As a child my family had coverage with Blue Cross. When I went to medical school, I had my own BC policy which cost me about $30 a quarter. When I had my own practice, I continued with BC and purchased it for all my staff. When the premiums increased to $500 a month, the costs escalated to about $2000 a month for my employees and myself. When the cash flow wasn’t there, my bookkeeper didn’t send out the checks for a couple of months before I realized I couldn’t afford unlimited private fee for service insurance. By the time I got the situation resolved, I owed BC $10,000 in premiums. I convinced BC that none of my staff had used their BC card and they canceled the past due premium. I reduced my office premium for myself in half by going to BC prudent buyer plan.

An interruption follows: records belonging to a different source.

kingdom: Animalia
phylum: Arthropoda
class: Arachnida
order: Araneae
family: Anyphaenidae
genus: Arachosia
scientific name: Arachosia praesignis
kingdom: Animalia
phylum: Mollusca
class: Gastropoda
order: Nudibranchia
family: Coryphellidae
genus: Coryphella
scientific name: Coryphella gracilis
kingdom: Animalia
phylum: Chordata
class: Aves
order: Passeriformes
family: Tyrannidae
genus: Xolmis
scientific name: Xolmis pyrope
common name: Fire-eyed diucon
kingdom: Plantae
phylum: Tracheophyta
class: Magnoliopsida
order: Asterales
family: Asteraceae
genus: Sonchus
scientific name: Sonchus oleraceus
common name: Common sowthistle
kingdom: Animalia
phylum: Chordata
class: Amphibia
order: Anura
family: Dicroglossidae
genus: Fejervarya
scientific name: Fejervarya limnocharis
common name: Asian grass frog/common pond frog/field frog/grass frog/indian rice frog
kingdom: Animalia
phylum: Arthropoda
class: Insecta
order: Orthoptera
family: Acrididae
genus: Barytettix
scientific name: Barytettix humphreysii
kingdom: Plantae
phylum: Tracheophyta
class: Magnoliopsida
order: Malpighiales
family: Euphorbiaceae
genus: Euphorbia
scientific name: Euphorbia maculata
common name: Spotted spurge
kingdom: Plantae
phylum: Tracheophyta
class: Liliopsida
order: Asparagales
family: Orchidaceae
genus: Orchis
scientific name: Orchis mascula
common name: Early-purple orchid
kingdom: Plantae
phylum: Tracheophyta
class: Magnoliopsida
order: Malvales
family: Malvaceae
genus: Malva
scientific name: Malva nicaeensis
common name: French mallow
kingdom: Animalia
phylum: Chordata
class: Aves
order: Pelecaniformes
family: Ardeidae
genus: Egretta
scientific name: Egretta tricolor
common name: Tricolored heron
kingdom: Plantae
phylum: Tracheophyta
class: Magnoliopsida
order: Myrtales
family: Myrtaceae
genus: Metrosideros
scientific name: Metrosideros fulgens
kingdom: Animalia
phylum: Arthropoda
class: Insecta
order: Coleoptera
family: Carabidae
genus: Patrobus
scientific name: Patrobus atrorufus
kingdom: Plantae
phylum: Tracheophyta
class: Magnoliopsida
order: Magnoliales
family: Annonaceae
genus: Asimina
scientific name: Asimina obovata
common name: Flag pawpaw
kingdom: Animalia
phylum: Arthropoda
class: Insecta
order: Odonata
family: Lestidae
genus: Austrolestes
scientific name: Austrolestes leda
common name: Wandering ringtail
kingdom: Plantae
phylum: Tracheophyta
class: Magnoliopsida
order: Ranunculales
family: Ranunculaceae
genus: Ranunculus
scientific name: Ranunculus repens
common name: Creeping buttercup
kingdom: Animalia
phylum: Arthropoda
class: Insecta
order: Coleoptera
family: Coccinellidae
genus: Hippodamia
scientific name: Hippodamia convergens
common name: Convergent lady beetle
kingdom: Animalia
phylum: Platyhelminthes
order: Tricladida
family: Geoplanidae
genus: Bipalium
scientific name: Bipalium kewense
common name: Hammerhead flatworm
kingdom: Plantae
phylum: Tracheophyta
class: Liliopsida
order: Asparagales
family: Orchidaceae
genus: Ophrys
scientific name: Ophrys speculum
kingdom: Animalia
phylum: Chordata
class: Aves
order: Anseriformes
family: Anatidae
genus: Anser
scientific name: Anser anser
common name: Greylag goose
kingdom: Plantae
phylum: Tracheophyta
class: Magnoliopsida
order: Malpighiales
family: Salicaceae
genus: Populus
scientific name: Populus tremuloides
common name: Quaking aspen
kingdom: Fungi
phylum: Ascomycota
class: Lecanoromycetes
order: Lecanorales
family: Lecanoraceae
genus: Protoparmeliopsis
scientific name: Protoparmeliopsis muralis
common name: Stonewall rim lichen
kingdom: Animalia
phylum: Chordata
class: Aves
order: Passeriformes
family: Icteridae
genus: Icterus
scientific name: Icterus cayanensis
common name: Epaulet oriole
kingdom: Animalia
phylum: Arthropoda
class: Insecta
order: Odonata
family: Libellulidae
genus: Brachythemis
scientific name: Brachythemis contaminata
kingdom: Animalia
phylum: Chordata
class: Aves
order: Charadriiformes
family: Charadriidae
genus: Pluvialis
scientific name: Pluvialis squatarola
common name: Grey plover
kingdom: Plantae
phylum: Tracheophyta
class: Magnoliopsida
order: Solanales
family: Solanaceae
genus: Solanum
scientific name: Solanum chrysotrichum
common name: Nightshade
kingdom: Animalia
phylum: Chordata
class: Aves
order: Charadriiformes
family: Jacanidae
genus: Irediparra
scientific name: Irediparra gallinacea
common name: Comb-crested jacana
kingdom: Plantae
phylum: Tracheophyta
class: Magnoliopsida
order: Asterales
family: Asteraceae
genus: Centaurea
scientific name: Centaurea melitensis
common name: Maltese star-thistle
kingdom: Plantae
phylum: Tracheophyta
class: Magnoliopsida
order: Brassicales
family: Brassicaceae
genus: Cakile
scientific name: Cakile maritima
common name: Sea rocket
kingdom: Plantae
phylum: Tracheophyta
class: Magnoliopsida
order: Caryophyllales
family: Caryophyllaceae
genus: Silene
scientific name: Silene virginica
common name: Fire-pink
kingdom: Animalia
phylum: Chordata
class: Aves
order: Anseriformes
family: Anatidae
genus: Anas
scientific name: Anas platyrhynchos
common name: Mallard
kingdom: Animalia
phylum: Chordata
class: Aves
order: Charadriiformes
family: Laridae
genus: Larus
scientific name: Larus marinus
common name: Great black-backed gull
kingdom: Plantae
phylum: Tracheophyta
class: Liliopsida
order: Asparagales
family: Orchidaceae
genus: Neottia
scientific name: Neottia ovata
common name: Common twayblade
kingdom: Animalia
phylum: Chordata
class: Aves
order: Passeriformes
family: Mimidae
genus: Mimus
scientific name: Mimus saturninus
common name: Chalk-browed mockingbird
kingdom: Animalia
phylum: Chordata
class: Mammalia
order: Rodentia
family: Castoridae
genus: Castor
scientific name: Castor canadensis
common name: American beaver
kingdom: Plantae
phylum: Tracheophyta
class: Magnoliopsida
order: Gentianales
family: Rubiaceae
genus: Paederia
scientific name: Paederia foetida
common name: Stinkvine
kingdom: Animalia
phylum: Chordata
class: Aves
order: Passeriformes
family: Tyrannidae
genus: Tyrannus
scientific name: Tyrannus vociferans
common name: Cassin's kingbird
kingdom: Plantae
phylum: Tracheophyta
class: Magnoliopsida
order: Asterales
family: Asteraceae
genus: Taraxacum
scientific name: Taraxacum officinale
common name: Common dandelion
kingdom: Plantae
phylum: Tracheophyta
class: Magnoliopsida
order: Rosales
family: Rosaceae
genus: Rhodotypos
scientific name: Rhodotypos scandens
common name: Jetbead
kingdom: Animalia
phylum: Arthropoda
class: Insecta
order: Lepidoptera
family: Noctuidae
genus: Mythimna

I now have Blue Shield Preferred Provider plan. (Was there really anything besides BC/BS until recent years?) I pay the first $250 per member of my family and 10% of all additional costs. The premium is $250/mo above the BS HMO rate. It allows me to see my personal endocrinologist and otologist yearly, my cardiologist every four years for an exercise ECHO, my gastroenterologist every four for endoscopy, my allergist for immunotherapy, and my orthopedist for arthroscopy without any hassle for the extra $3000 per year--truly a bargain. With the 25 percentile physician income at about $100,000. with healthcare at 15% of the GDP and assuming that one-third of that is paid with taxes, would suggest that our prorated health care costs would be about $10,000 per doctor, the very mechanism by which we all make our living. If we invest less than this, then we must not believe in what we do. If we don’t believe in what we do, do we have a right to do it? When I tell patients they are much too sick to have an HMO and should get a PPO, they inform me that their employer doesn’t have a PPO plan. If their employer has a PPO, they tell me they can’t afford it. They would rather do without a few of the benefits to have any insurance. They don’t mind the hassle and can afford the time to appeal any decision. In fact, many enjoy the hassle. The only problem is that they expect me to write all the letters on their behalf. They think they minimize the work by saying, "Don’t bother with it now, Doctor, just do it after work when you have more time." Time that no insurance carrier recognizes as patient related. (Lawyers can work on your case in the bathroom and still bill you for time spent on your behalf.) On the other hand, I appreciate the fact that I can now provide my employees an HMO coverage for less than $100 a month.